Sony TTS-8000 (Vintage)

The Sony TTS-8000 direct-drive offers an authoritative and dynamic, yet fluid and musical, sound
Direct drive was viewed with suspicion here by many in the 1970s. Elsewhere, high-end direct-drive units from the Land of the Rising Sun were snapped up.

The TTS-8000 is now widely regarded as the second best turntable Sony ever made (first place goes to the company’s PS-X9, aimed at studios). But the runner-up reviewed here did a sterling job in straddling both the domestic and professional markets.

Sony’s TTS model designation indicates that it was a design originally supplied without a plinth. Interestingly, it chose not to give the ’8000 a new designation once mounted. Prototype plinths made in wood were superseded by the company’s Sony Bulk Moulding Compound: a mixture of fibreglass and polyester said to have excellent resonance absorption properties. The arm bases were also made from SBMC. They have an aluminium top and are most often to be found with SME cutouts.

The turntable itself was a technological masterpiece. Based around a brushless and slotless DC servo motor, it used the X-Tal (crystal) Lock system. The inner surface of the platter was coated with magnetic barium ferrite; as the platter rotated the barium was ‘read’ by a sensor and the signal compared to a reference to enable precise control over the turntable speed. On the TTS-8000 this could be defeated, enabling a ±4% pitch adjustment for 33.3 and 45rpm.

A small front flap hid the minor controls, although strangely this included the speed change switch. Outside could be found the power and start/stop buttons, plus 33.3, 45 and X-Tal lock indicator lamps along with the strobe illuminator.

The TTS-8000’s platter is a 1.6kg diecast damped aluminium design with black strobe markings on a silver painted background. Sony’s excellent OL-2K mat contained an internal layer of very thick oil to aid damping and to enhance a neutral sonic performance.

Musical insights

Fitted with an SME 309 arm and Ortofon Kontrapunkt B cartridge, the Sony impressed from the first bars of music. Some find a direct-drive turntable too matter-of-fact, even sterile, but this is not a criticism that can be levelled at the TTS-8000. While it’s true that its presentation isn’t rosy and cuddly, it offers musical insight by the bucket-load and brings a fine sense of poise and stability to everything it plays.

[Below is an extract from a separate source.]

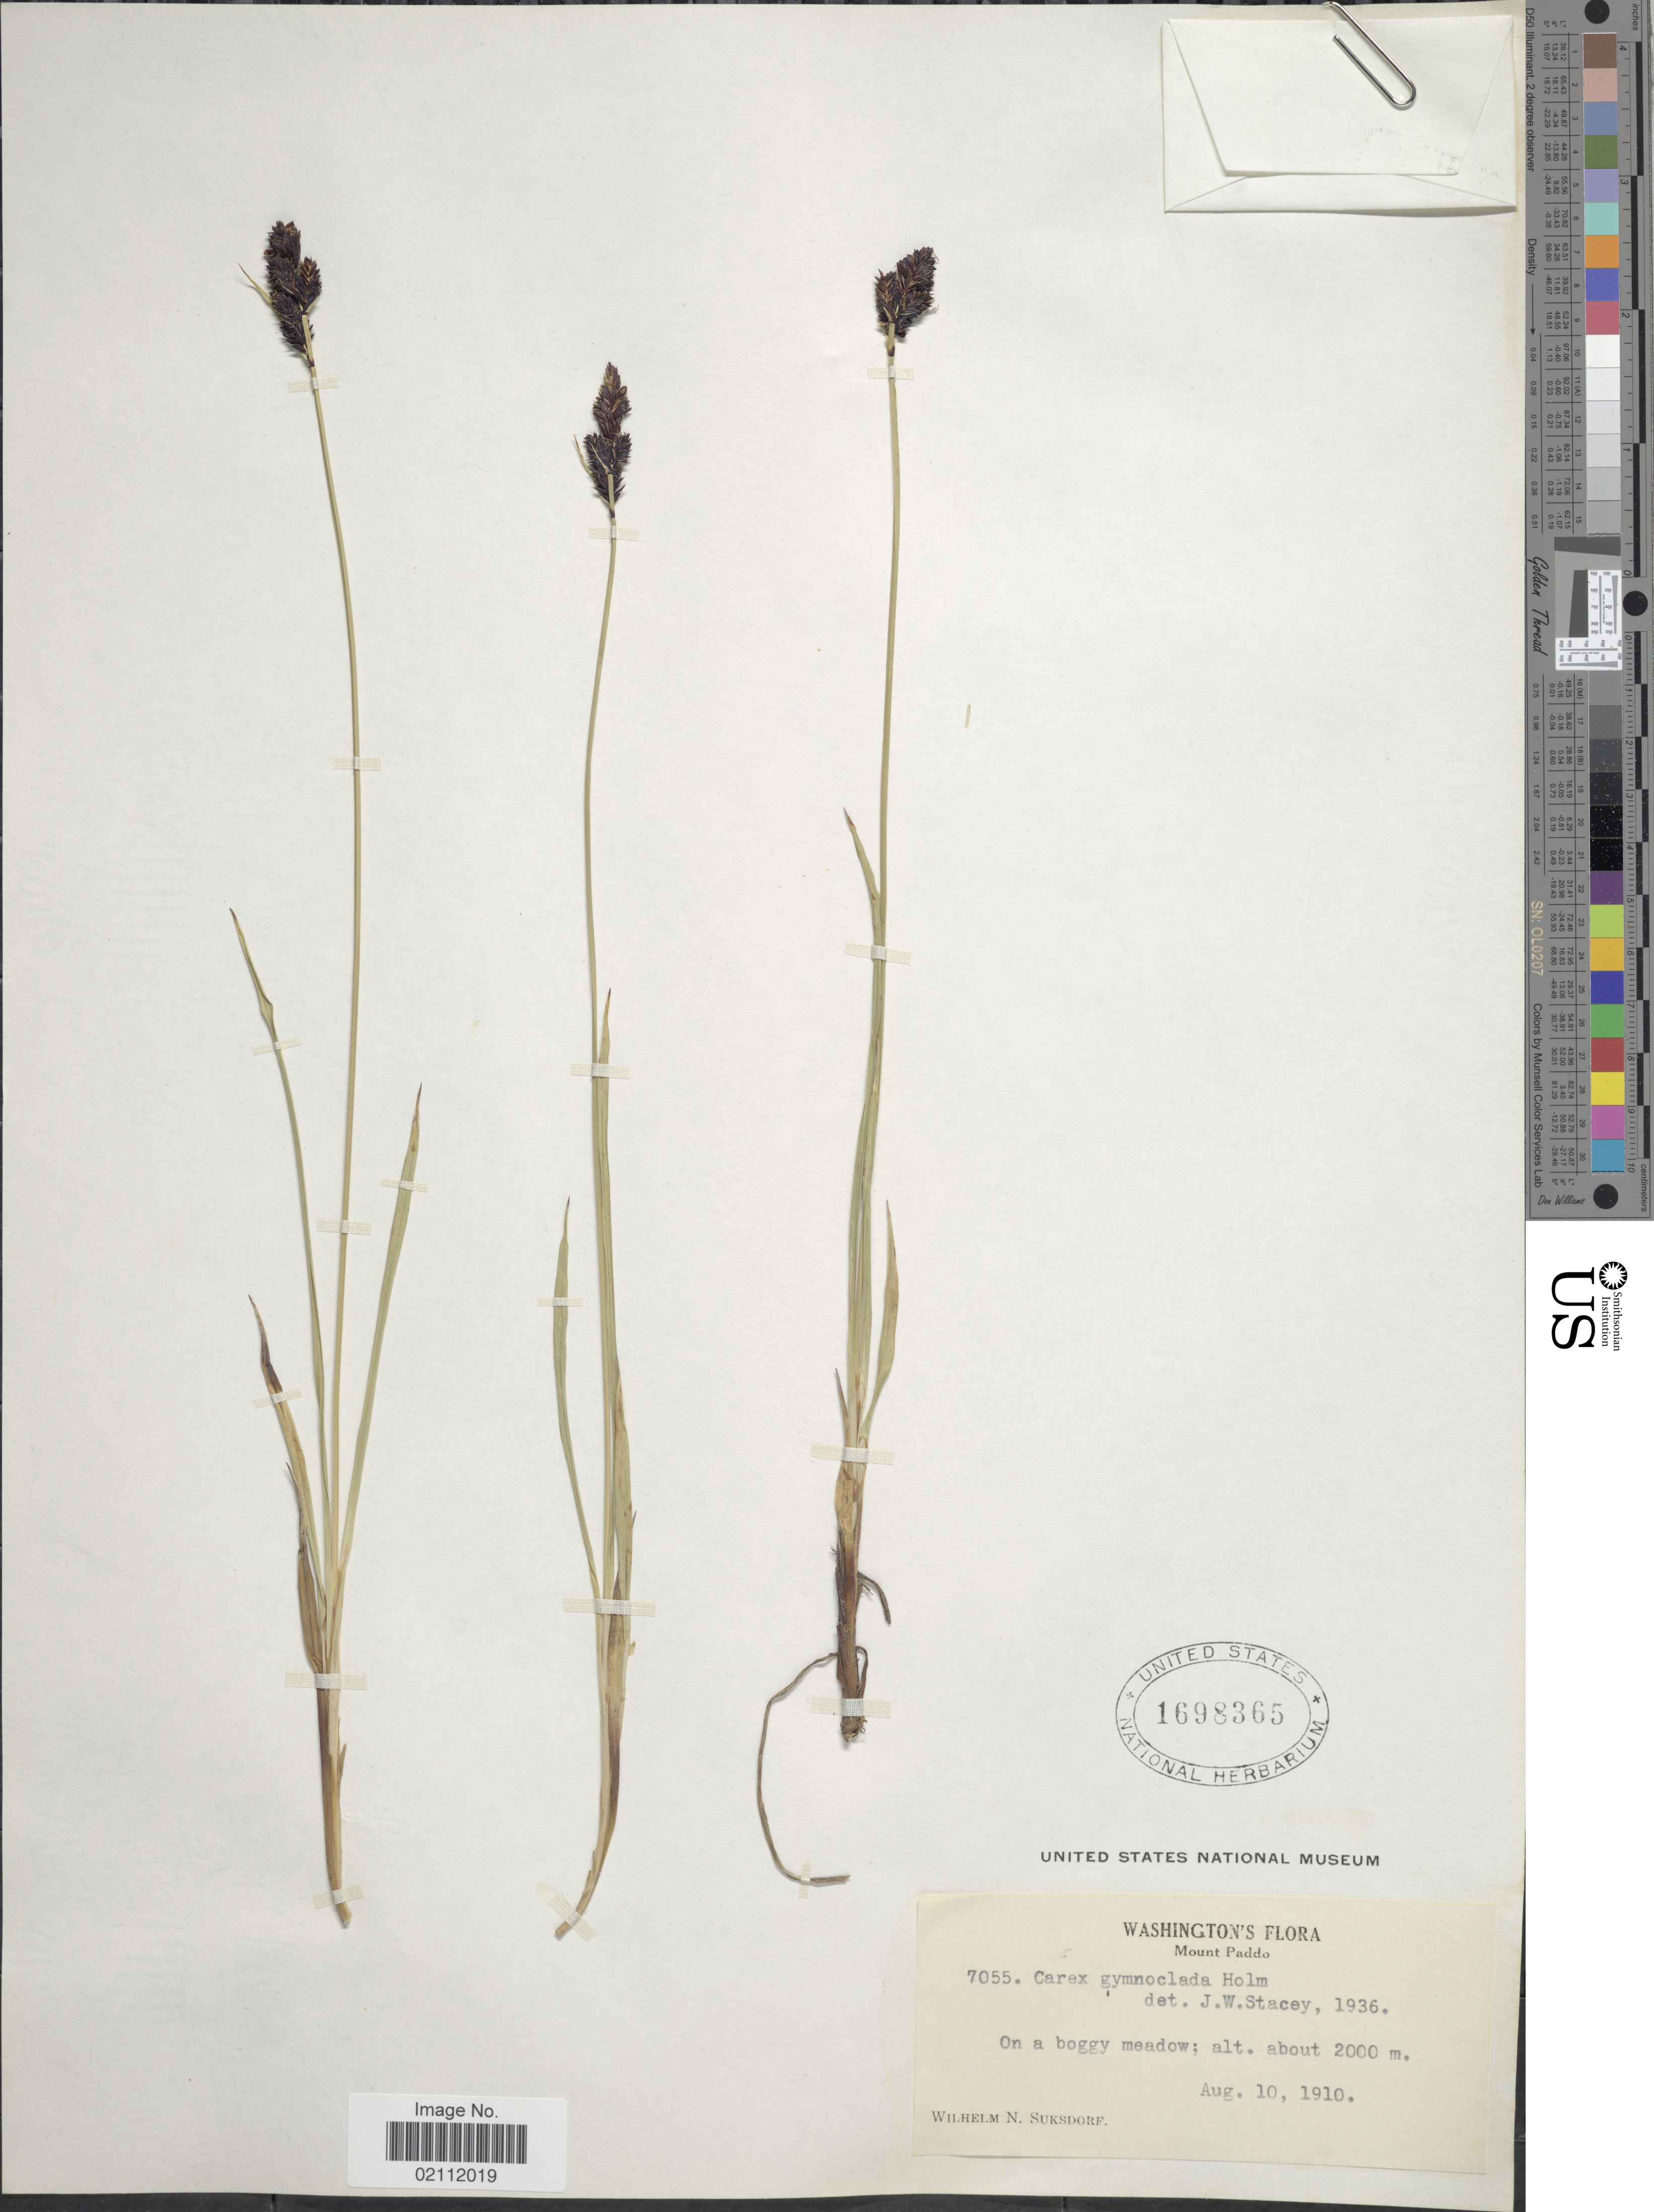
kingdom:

Kari Bremnes’ vocals on ‘A Lover In Berlin’ [Norwegian Mood – Kirkelig Kulturverksted] were beautifully rendered and shimmered delightfully soundstage centre. The underpinning bass and percussion work was also clean and clear.

Something with a little more grunge to it can often unseat a turntable that majors on crispness and clarity. Yet ‘Magic Man’ from Heart’s Dreamboat Annie [Arista] proved that the Sony was more than capable in this area. Ann Wilson’s vocals soared while the backing electric guitars had just the right amount of edge to them.

A good direct-drive like the Sony offers a somewhat different take on low-end performance. Rather than adopt the piledriver approach that idler-drive designs do so well, the Sony digs deep, but with a much more fluid sense of rhythm when it comes to the upper bass. Plenty of detail, taut timing and a feeling of enthusiasm that draws you into the music is most definitely the order of the day here.

As a result, bass lines are fast, tight and blessed with a sense of pace that can leave you breathless. This was showcased perfectly by ‘The More You Live…’ from A Flock of Seagulls’ The Story Of A Young Heart [Jive Records]. The track positively galloped along, percussion as sharp as a tack and Frank Maudsley’s bass line as spry as could be wished for.

At the top end, the Sony continues to impart its signature sense of neutrality. Nothing is overblown and yet the deck offers a marvellous sense of insight and clarity. In soundstage terms, the Sony also scored highly.


A superb unit, the Sony TTS-8000 direct-drive is now sought-after. It can still show a clean pair of heels to many modern designs and offers an authoritative and dynamic, yet fluid and musical, sound.